(PASSAGE TO READ)

Mads Kjeldgaard

mutable instruments dev environment

Mutable Instruments is an absolutely amazing synthesizer company that produces open source hardware with open source firmware on it. I have several of these and I love poking around in the firmware (check out this brilliant tutorial om how to do the same).

The company has even open sourced it’s development environment which on most systems may be setup in a virtual machine.

But this is not so easy on Arch Linux, since these virtual machines rely on old(er) kernels, and I am always on bleeding edge kernel versions on my development laptop, so I decided to setup my own little development environment for hacking Mutable Instruments (and similar) firmwares directly in Arch with no virtual machines used and it seems to work quite nicely.

Below are some notes on how to replicate this - but if you are on anything other than Arch I would seriously recommend you to just use the Mutable Instruments dev environment in a virtual machine.

(End PASSAGE TO READ)
(PROVIDED INFORMATION)

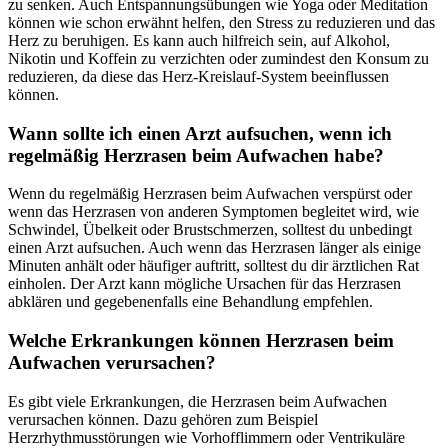
zu senken. Auch Entspannungsübungen wie Yoga oder Meditation
können wie schon erwähnt helfen, den Stress zu reduzieren und das
Herz zu beruhigen. Es kann auch hilfreich sein, auf Alkohol,
Nikotin und Koffein zu verzichten oder zumindest den Konsum zu
reduzieren, da diese das Herz-Kreislauf-System beeinflussen
können.
Wann sollte ich einen Arzt aufsuchen, wenn ich
regelmäßig Herzrasen beim Aufwachen habe?
Wenn du regelmäßig Herzrasen beim Aufwachen verspürst oder
wenn das Herzrasen von anderen Symptomen begleitet wird, wie
Schwindel, Übelkeit oder Brustschmerzen, solltest du unbedingt
einen Arzt aufsuchen. Auch wenn das Herzrasen länger als einige
Minuten anhält oder häufiger auftritt, solltest du dir ärztlichen Rat
einholen. Der Arzt kann mögliche Ursachen für das Herzrasen
abklären und gegebenenfalls eine Behandlung empfehlen.
Welche Erkrankungen können Herzrasen beim
Aufwachen verursachen?
Es gibt viele Erkrankungen, die Herzrasen beim Aufwachen
verursachen können. Dazu gehören zum Beispiel
Herzrhythmusstörungen wie Vorhofflimmern oder Ventrikuläre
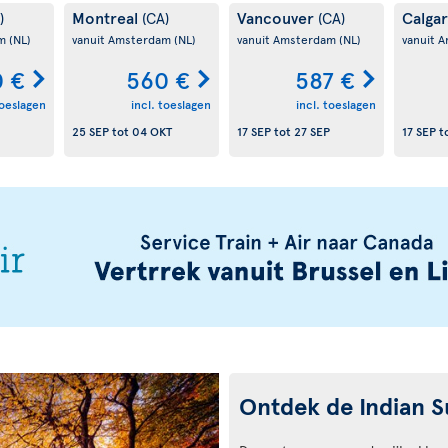
Montreal
Vancouver
Calga
)
(CA)
(CA)
am
(NL)
vanuit Amsterdam
(NL)
vanuit Amsterdam
(NL)
vanuit 
 €
560 €
587 €
toeslagen
incl. toeslagen
incl. toeslagen
25 SEP
tot
04 OKT
17 SEP
tot
27 SEP
17 SEP
t
Ontdek de Indian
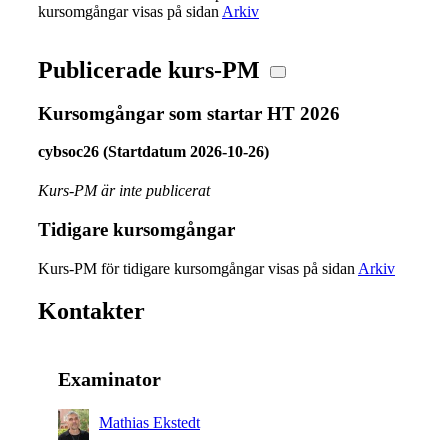
kursomgångar visas på sidan
Arkiv
Publicerade kurs-PM
Kursomgångar som startar HT 2026
cybsoc26 (Startdatum 2026-10-26)
Kurs-PM är inte publicerat
Tidigare kursomgångar
Kurs-PM för tidigare kursomgångar visas på sidan
Arkiv
Kontakter
Examinator
Mathias Ekstedt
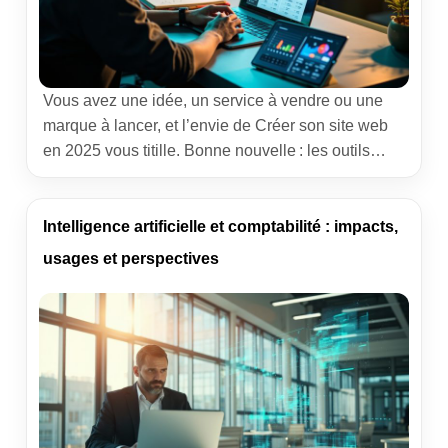
Vous avez une idée, un service à vendre ou une
marque à lancer, et l’envie de Créer son site web
en 2025 vous titille. Bonne nouvelle : les outils
n’ont jamais été aussi accessibles. Avec un brin de
méthode, un soupçon de curiosité et une to-do
claire, on passe du brouillon à une présence en
Intelligence artificielle et comptabilité : impacts,
ligne […]
usages et perspectives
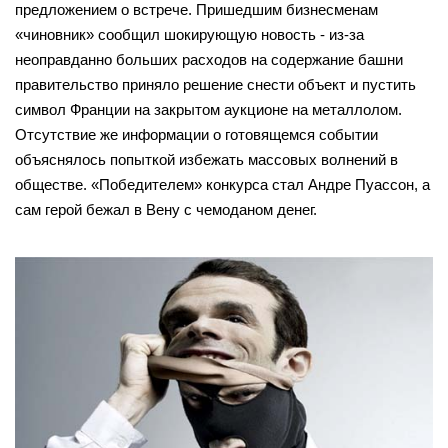
предложением о встрече. Пришедшим бизнесменам
«чиновник» сообщил шокирующую новость - из-за
неоправданно больших расходов на содержание башни
правительство приняло решение снести объект и пустить
символ Франции на закрытом аукционе на металлолом.
Отсутствие же информации о готовящемся событии
объяснялось попыткой избежать массовых волнений в
обществе. «Победителем» конкурса стал Андре Пуассон, а
сам герой бежал в Вену с чемоданом денег.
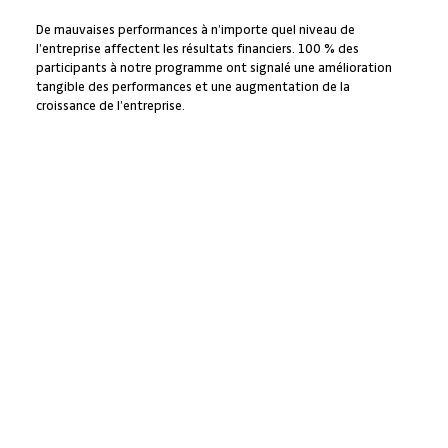
De mauvaises performances à n’importe quel niveau de
l’entreprise affectent les résultats financiers. 100 % des
participants à notre programme ont signalé une amélioration
tangible des performances et une augmentation de la
croissance de l’entreprise.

(End PROVIDED INFORMATION)

REQUIRED ACTIONS:
1 > Update the post about the Mutable Instruments dev environment from "Mads Kjeldgaard" up to and including "do the same).", changing "synthesizer company" to "music hardware company".
2 > According to the post about the Mutable Instruments dev environment, why did the author build a separate development setup directly in Arch Linux rather than use the company's virtual machine?
The listing is separate material from the post about the Mutable Instruments dev environment.

ANSWERS:
1 >
Mads Kjeldgaard

mutable instruments dev environment

Mutable Instruments is an absolutely amazing music hardware company that produces open source hardware with open source firmware on it. I have several of these and I love poking around in the firmware (check out this brilliant tutorial om how to do the same).

2 > The virtual machines depend on older kernels, while the author always runs bleeding-edge kernel versions on the development laptop. That makes the virtual machine approach difficult on Arch Linux.